Houston's First Broadcasting station - WEV
Here is some additional information about Houston's first broadcasting station, WEV, and the company which owned it. For more information on WEV also see the AM chronology for the year 1922, Part 1, from the sidebar or click on the Label WEV below.
WEV was licensed to the Hurlburt-Still Electrical Co. and operated from their
automobile battery service garage at the northeast corner of McKinney Avenue and San Jacinto Street where 1 Houston Center now stands. The company had a store at 1101 Capitol where they sold electrical supplies, lamps, such household appliances as there were, and radios and radio parts. They were one of the largest radio dealers in town. Founded in 1901, they established Houston’s first automobile battery and electrical service garage in conjunction with Remy Electric of Anderson, IN, which was setting up a nationwide chain of battery service garages. They also carried Dayton Electric Laboratories (Delco), Klaxton and Willard batteries. Radio equipment was battery operated in those days so there was some affinity between the two businesses other than the fact one of the partners in Hurlburt-Still was a radio enthusiast. In June of 1920 they built the new garage facility on McKinney which later doubled as the radio station.
According to one knowledgeable source, battery service garages did a booming business in the early days of radio. The early low-voltage recifiers were messy, troublesome, and tended to overcharge, leading to ruined floors and carpets, and sometimes fires. People listened sparingly, and many an evening's entertainment faded away before the end of a show, or the wife got into trouble for listening in the daytime. So the majority of people took the battery down to the shop to be charged up. They'd rent you a loaner, or set up exchange battery policies.
This only lasted until 1928 or 1929, when most people began buying AC line operated sets as soon as they could afford them.
The license for WEV was issued on March 23, 1922, the fourth in Texas and 108th nationwide. The first broadcast was at 10:00am on April 12 on 485 meters (roughly 619 khz), consisting of official weather, market and crop reports taken from government sources as required by law. The station’s license also authorized it to broadcast ‘music, speeches and other entertainments’ on 360 meters (roughly 833 khz). The Houston Press claimed it was the most powerful station south of Kansas City with 200 watts; the Post said when all equipment ordered had been received, it would be capable of putting out 500 watts, but reports of power output were notoriously unreliable and it may actually have had only 10 watts..
Until the 1930s, broadcast antennas were arrayed horizontally. The antenna shown in the picture is actually the part hung between the two masts. This configuration was known as a flattop.
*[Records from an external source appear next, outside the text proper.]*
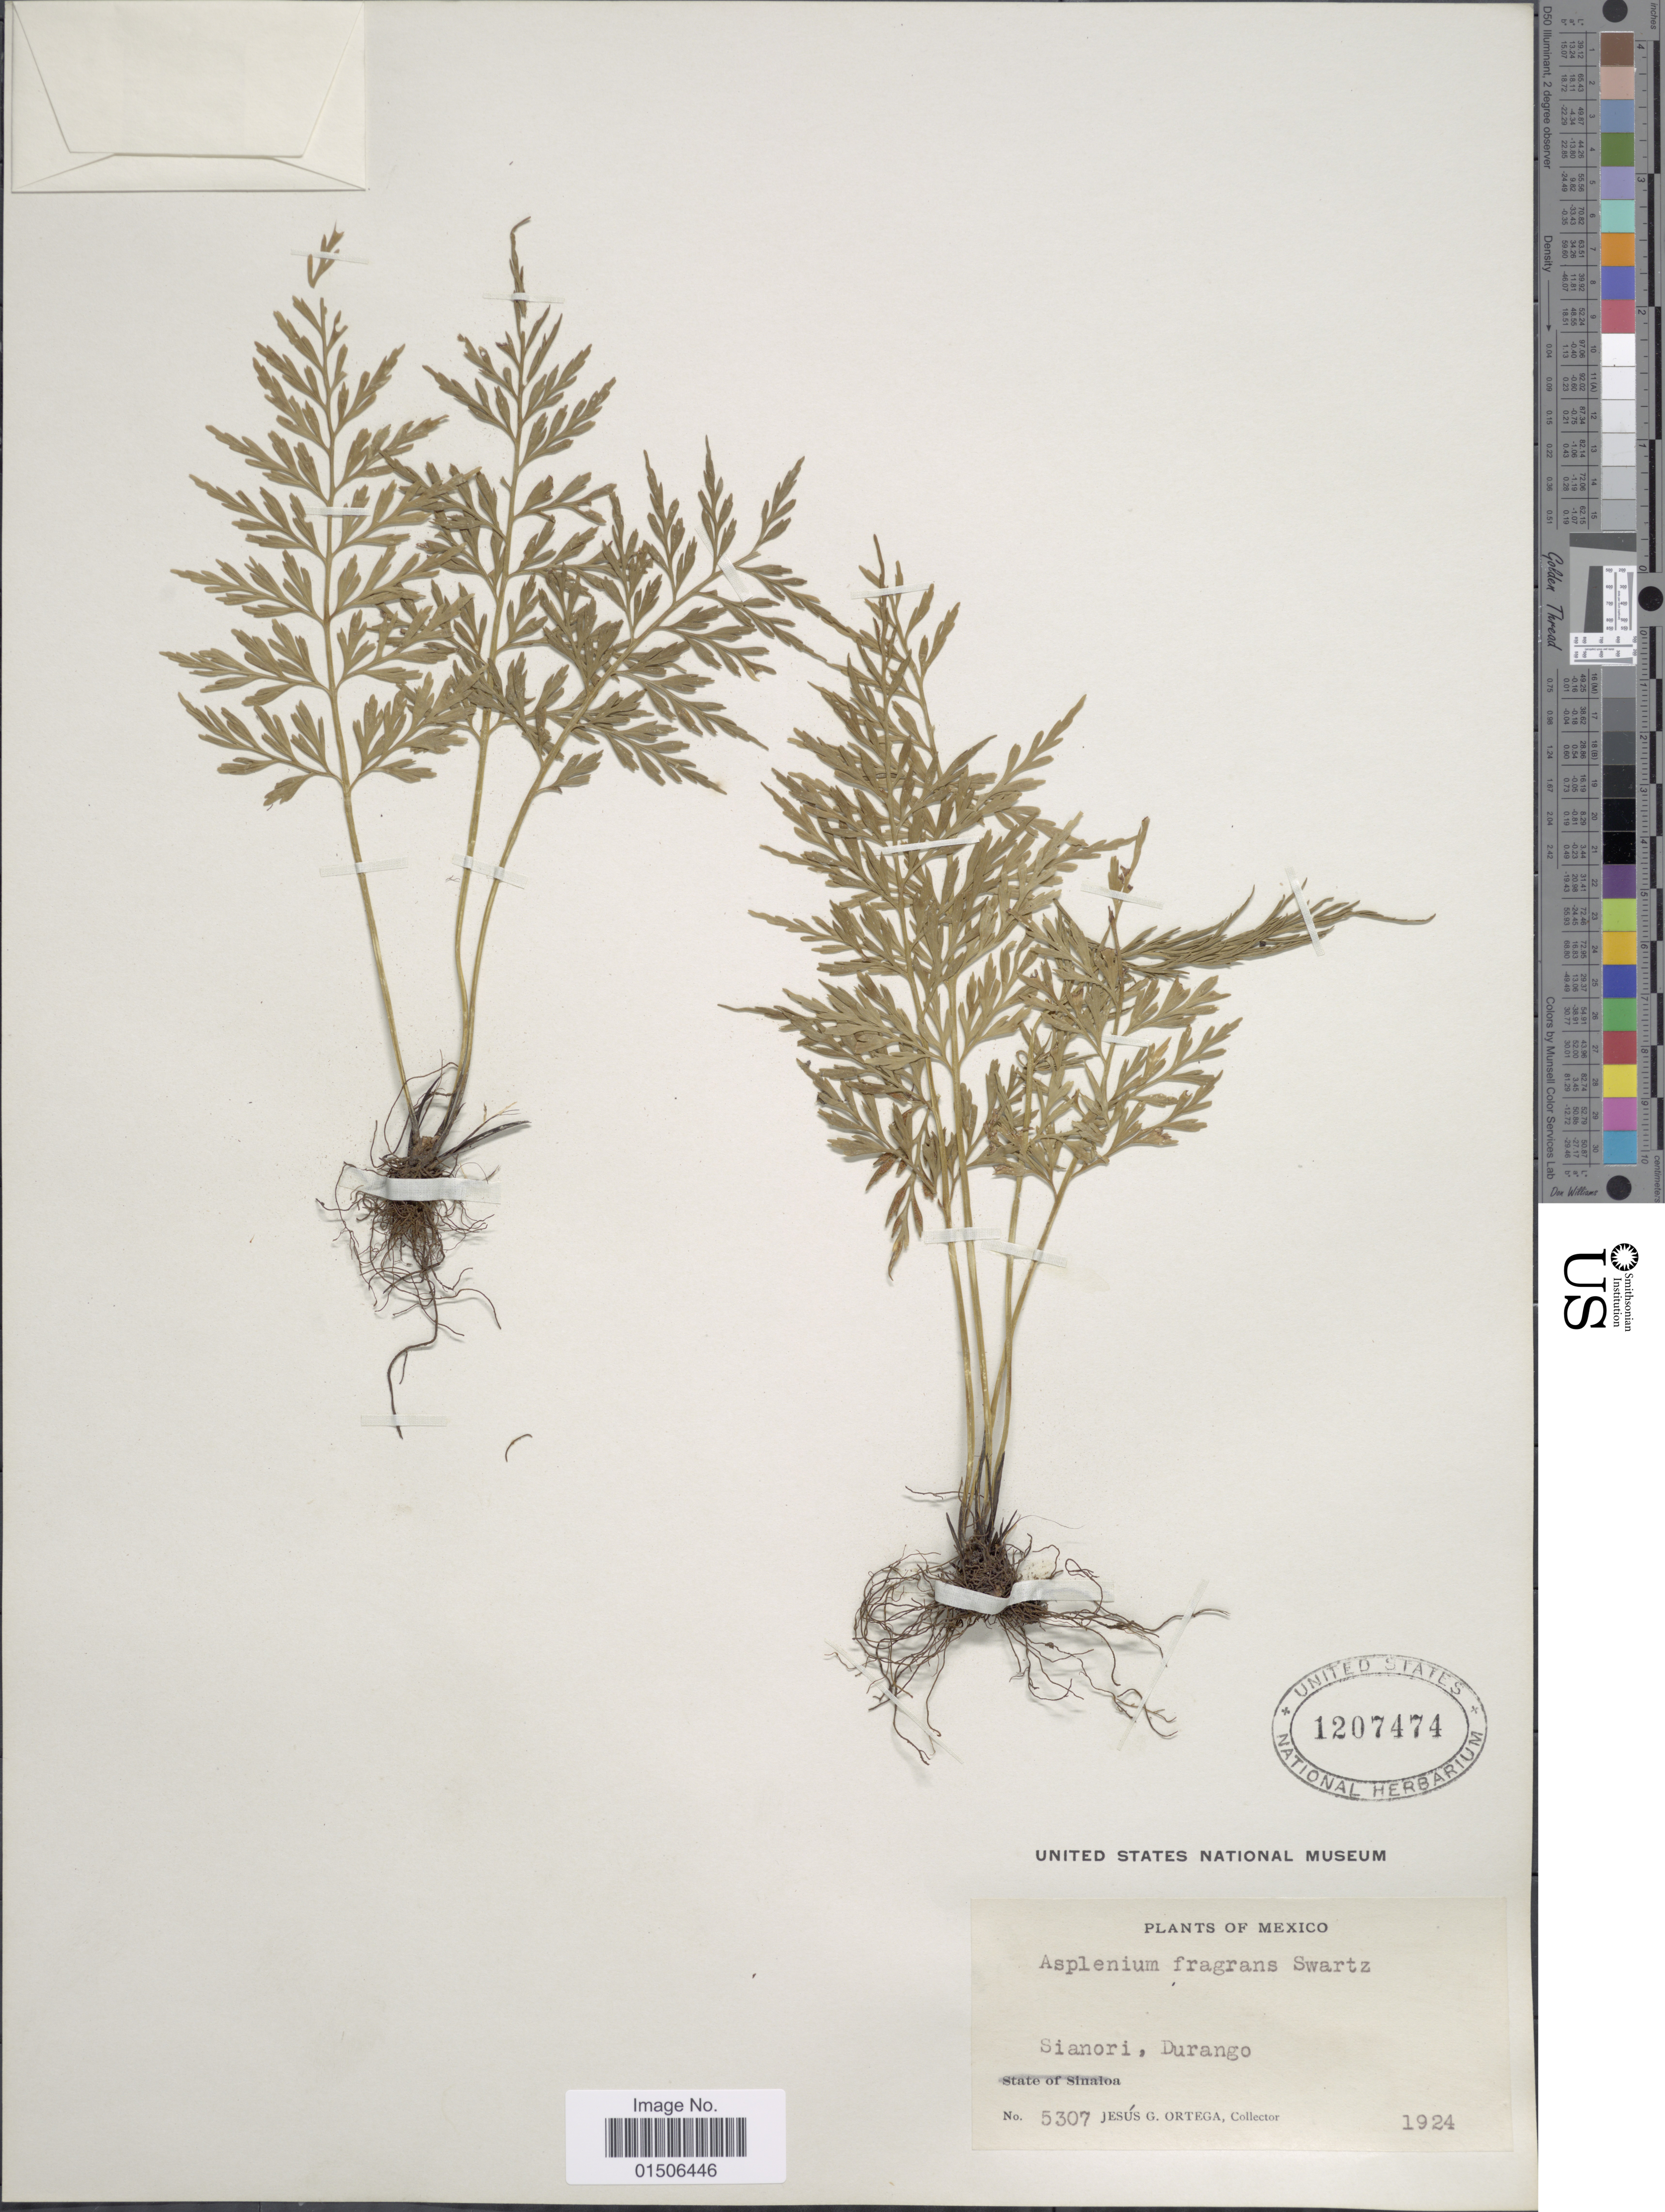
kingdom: Plantae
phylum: Tracheophyta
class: Polypodiopsida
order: Polypodiales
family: Aspleniaceae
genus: Asplenium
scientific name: Asplenium fragrans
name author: Sw.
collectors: J. Ortega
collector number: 5307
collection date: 1924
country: Mexico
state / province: Durango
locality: Sianori, Durango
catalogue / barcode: US 1207474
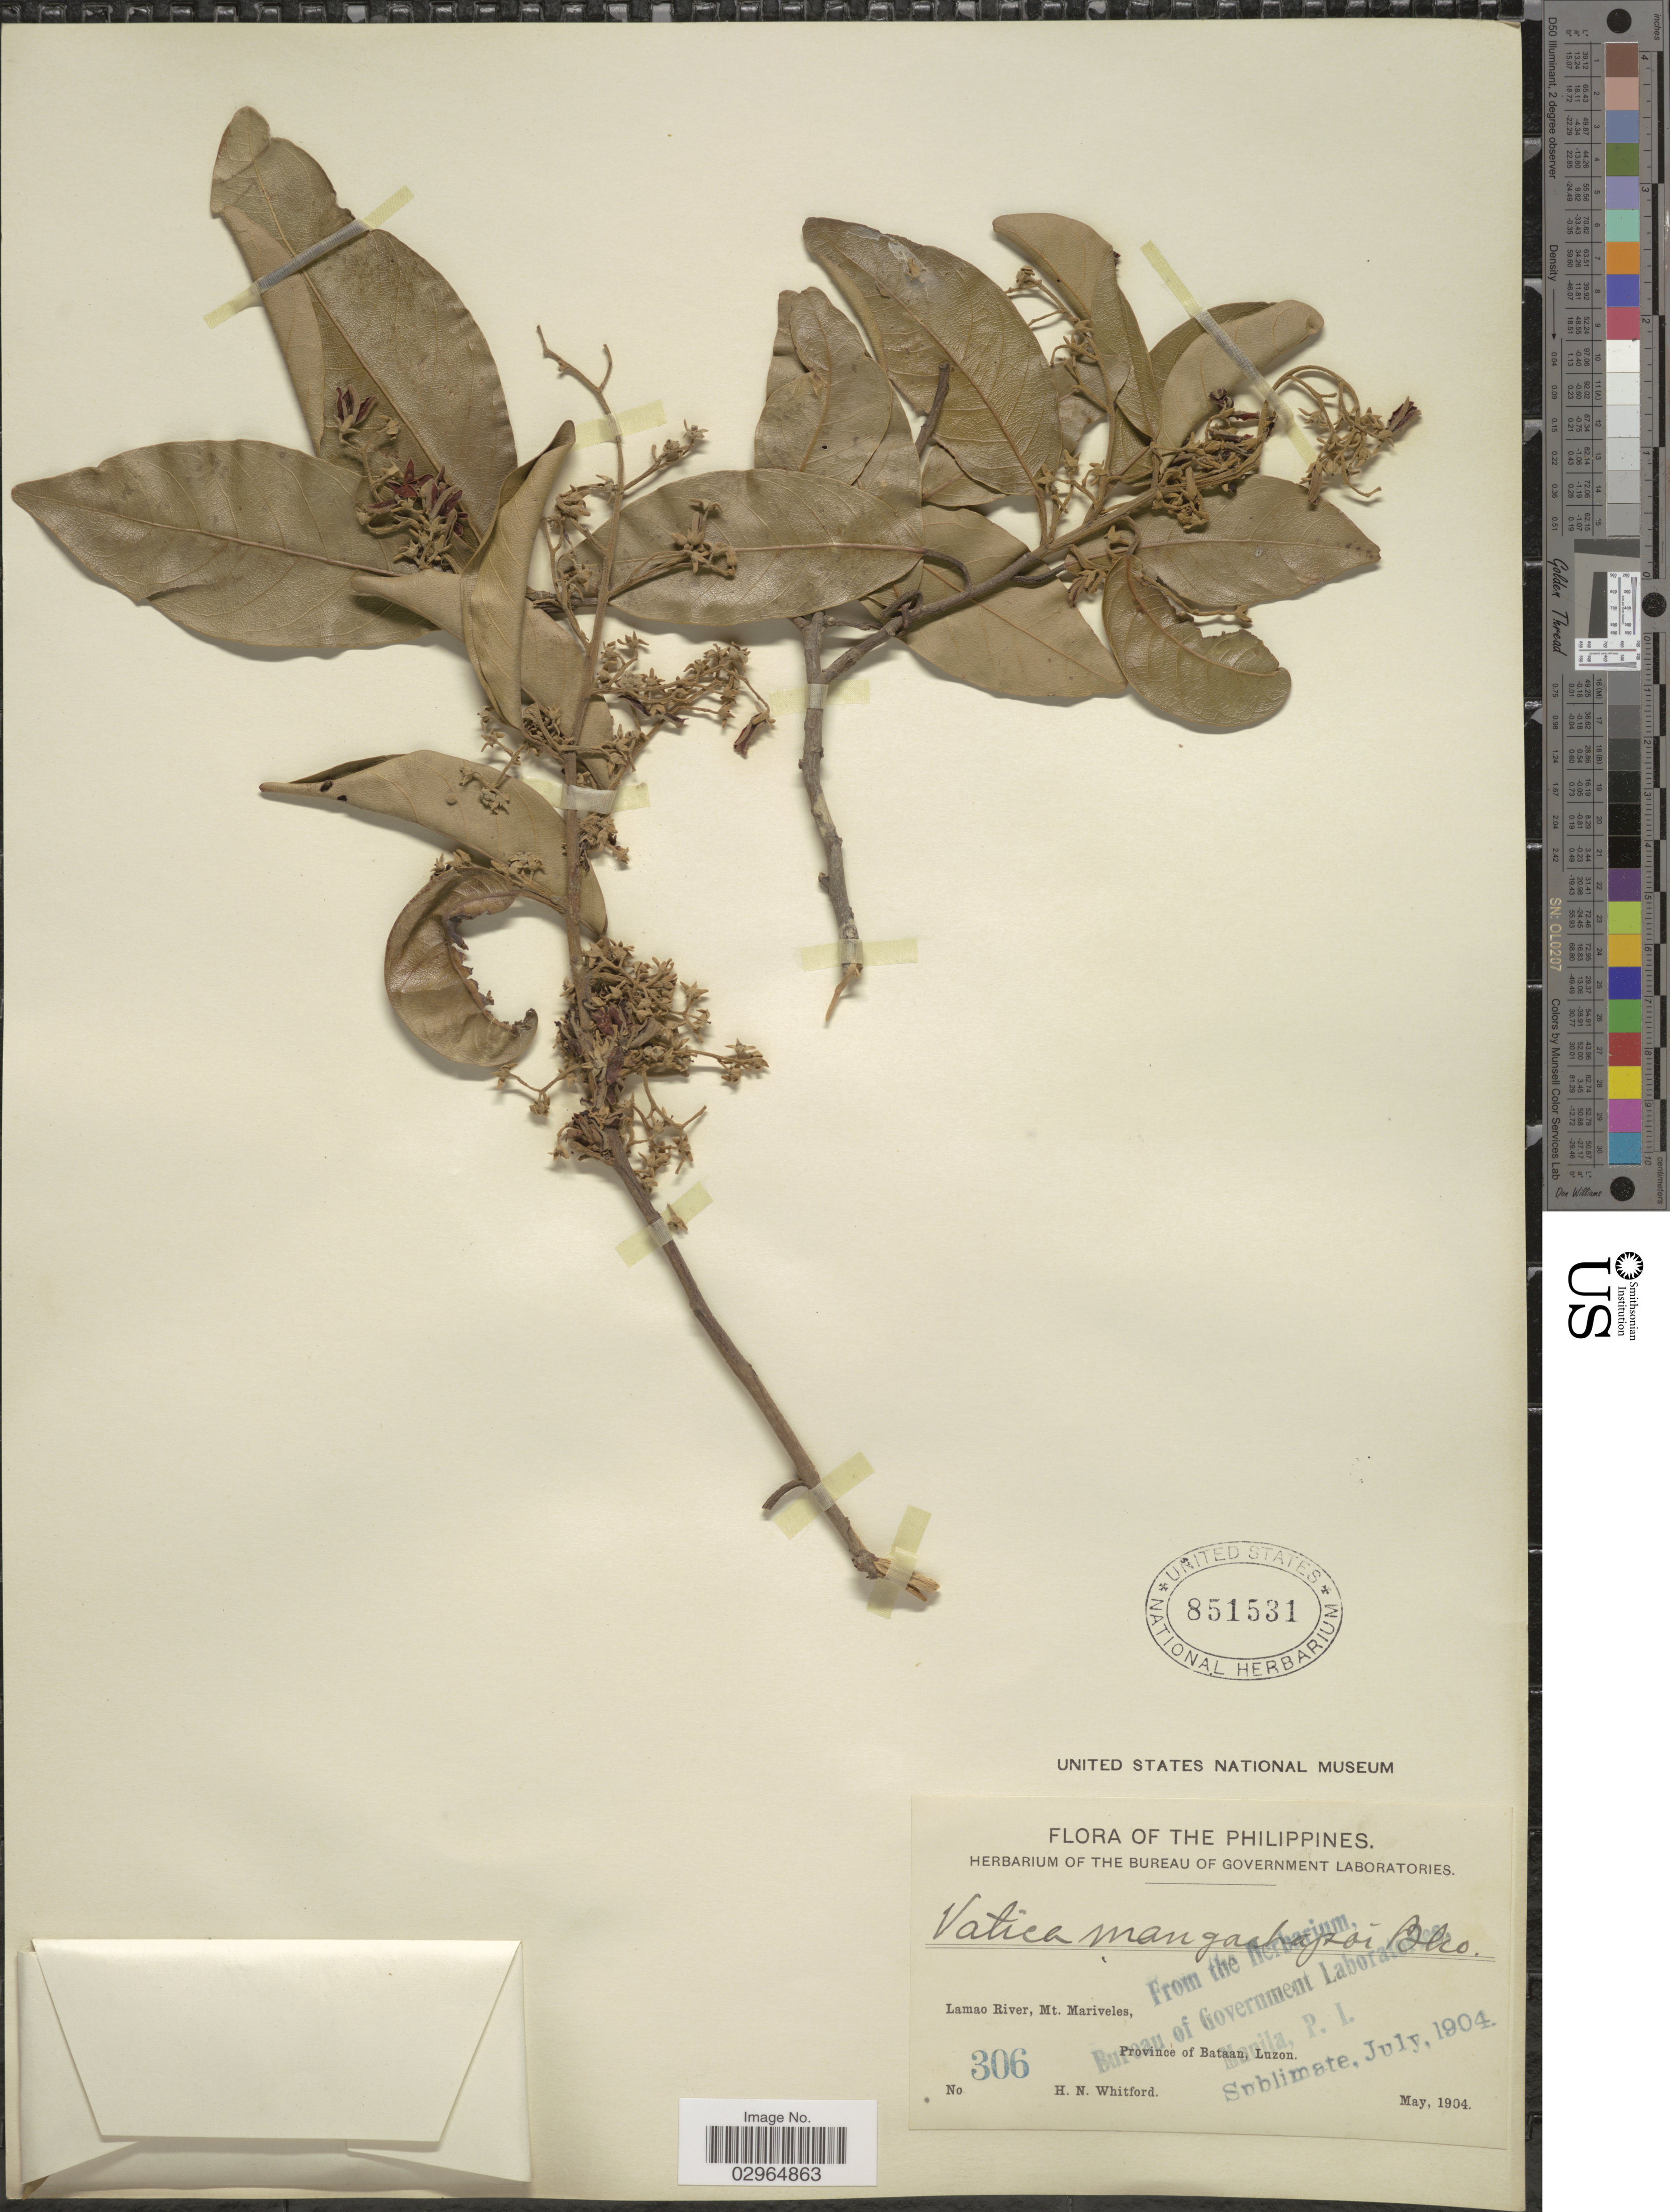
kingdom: Plantae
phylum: Tracheophyta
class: Magnoliopsida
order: Malvales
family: Dipterocarpaceae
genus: Vatica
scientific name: Vatica mangachapoi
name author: Blanco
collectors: H. N. Whitford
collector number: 306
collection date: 1904-05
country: Philippines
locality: Lamao River, Mt. Mariveles, Province of Bataan, Luzon.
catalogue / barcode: US 851531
The part slung between the two masts was called a cage. This antenna with multiple wires was an advancement over 3 or 4 parallel wires arranged flat. It provided greater antenna capacity than the flat arrangement of multiple wires with less self-cancellation.
Local steel structures sapped a good deal of radiation from such antennas, while making the tuning of the antenna unstable.
The inset on the left in the picture is Alfred P. Daniel, the Dean of Houston Radio. He had been experimenting with radio since he was a teen, as early as 1907. He was the licensee of Houston’s second broadcasting station, WCAK, which he operated from the parlor of his home at 2504 Bagby. He also served as announcer, program director and operator for WEV. After WCAK and WEV both folded, he convinced Ross Sterling, Sr., largest shareholder of the Houston Post-Dispatch, to put the radio station on the air which became KPRC and probably influenced the choice of call letters. He was the first announcer and first program director of KPRC in 1925 and 21 and a half years later the first announcer and first program director of KPRC-FM
The inset on the right is B.J. ‘Ben’ Still, a partner in Hurlburt-Still and General Manager of WEV. After WEV folded in late 1924, he apparently was never involved in broadcasting again.